1394 dead #2 The board supports network debugging,

Have to say it works well, very quick.

How far back is network debugging supported, windows 8.1 isnt it? Better hang on to that old hardware that supports firewire if you ever need to debug windows 7 then!

I have definitely used 1394 with Windows 10 for both the host and target,
not sure what happened in your environment. Maybe this:

https://blogs.msdn.microsoft.com/windbg/2016/08/11/kd-1394-work-around/

?

The only other time I’ve had problems is when I’ve had two 1394 controllers
on the host (the 1394 debug driver will only bind to one of them).

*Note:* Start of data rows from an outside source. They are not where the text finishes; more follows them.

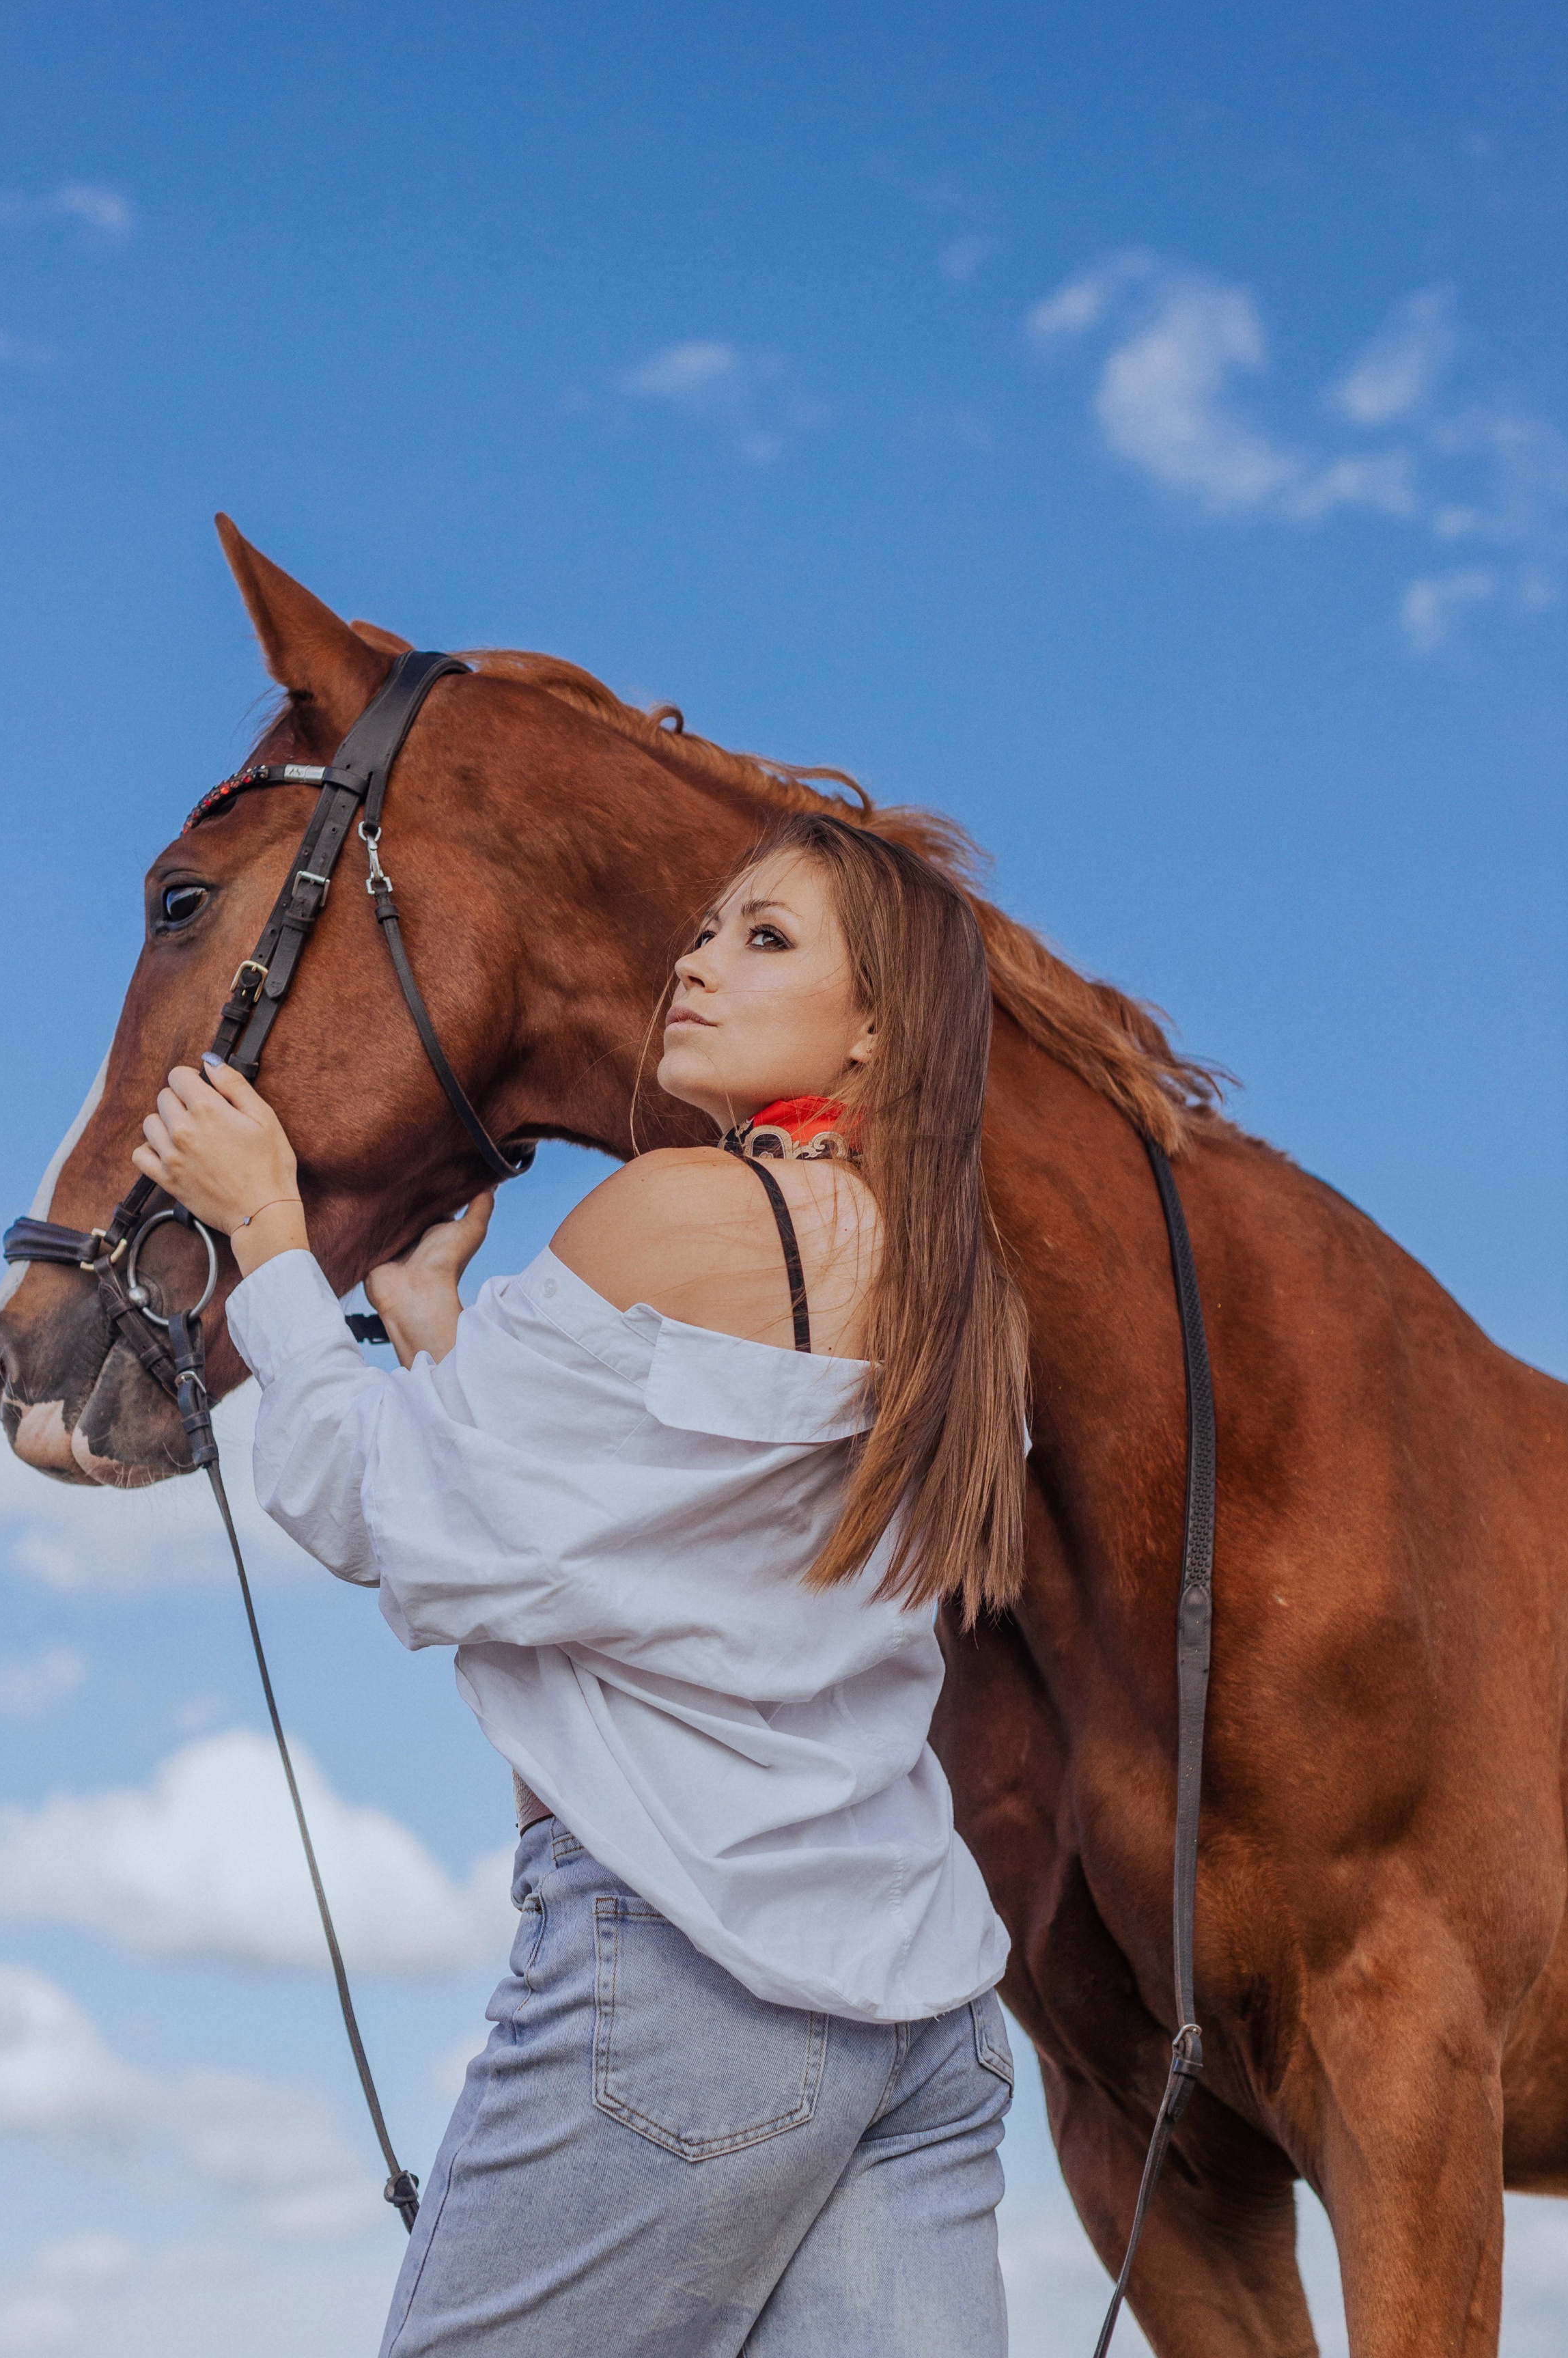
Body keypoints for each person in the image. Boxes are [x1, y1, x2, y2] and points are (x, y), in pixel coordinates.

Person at [132, 810, 1030, 2358]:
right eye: (705, 929)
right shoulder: (962, 1292)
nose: (696, 963)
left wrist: (268, 1226)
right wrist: (434, 1330)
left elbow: (372, 1505)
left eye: (766, 939)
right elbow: (658, 1534)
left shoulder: (680, 1213)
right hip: (925, 2021)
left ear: (881, 1029)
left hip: (691, 1988)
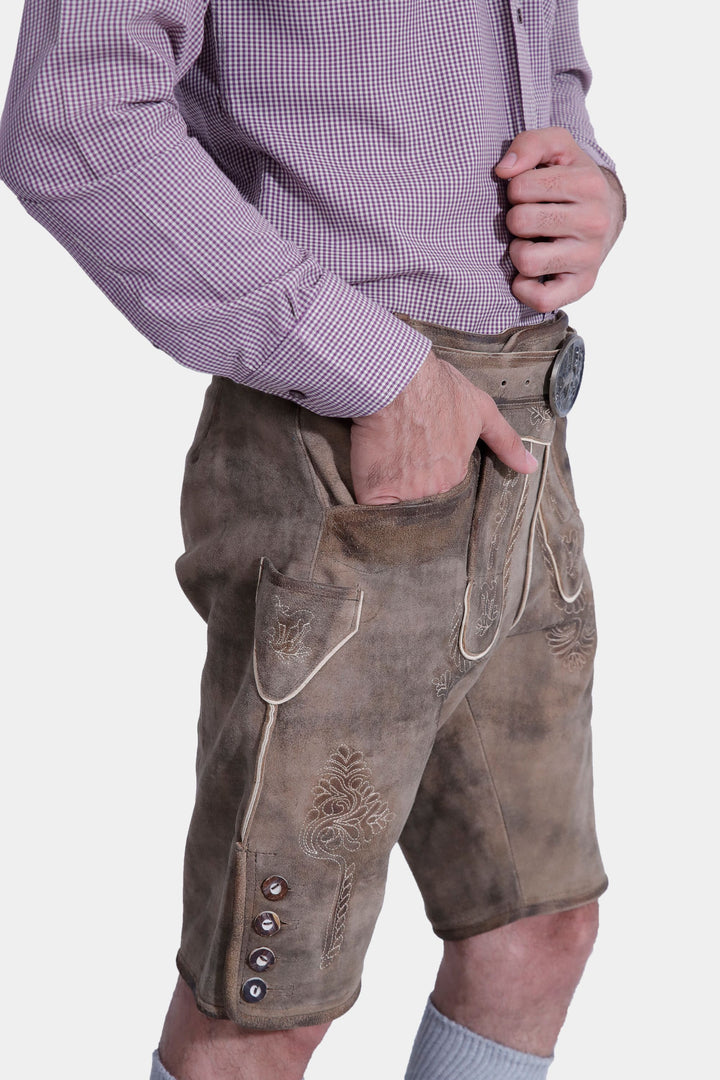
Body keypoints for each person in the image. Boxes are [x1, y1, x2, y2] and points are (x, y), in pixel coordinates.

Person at [0, 2, 624, 1078]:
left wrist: (592, 188)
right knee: (268, 1005)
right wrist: (374, 369)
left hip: (523, 431)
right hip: (342, 450)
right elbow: (76, 116)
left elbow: (537, 59)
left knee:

Network debug is indeed Win8+.

-scott
OSR
@OSRDrivers

wrote in message news:xxxxx@windbg…

Have to say it works well, very quick.

How far back is network debugging supported, windows 8.1 isnt it? Better
hang on to that old hardware that supports firewire if you ever need to
debug windows 7 then!

Interesting, though the failure occured on win 10 IoT (Enterprise) build 14393 so not sure its relevant.

However network debugging is an appreciable leap in performance over 1394, just a shame they didnt add it to the system config GUI, then it would have been obvious its suported.

Thanks!

Be careful that one of the limits of network debugging (at least back when I tried it) was that you couldnt debug anything before the network stack was up. So if you are working on a driver that has stuff to do before the netowrk drivers are up, it won’t work.

I am assuing this will be fixed in the future Jim? If MSFT are moving to network debugging as the only solution, and it seems ot be that way, then it is going to need to work properly.

Perhaps in debug mode its got/going to have a different stack?

I am not familiar with the limitation of waiting for the network driver to start. I have been using network debugging going back to Win8 and its be started early enough to KdFile replace boot start drivers.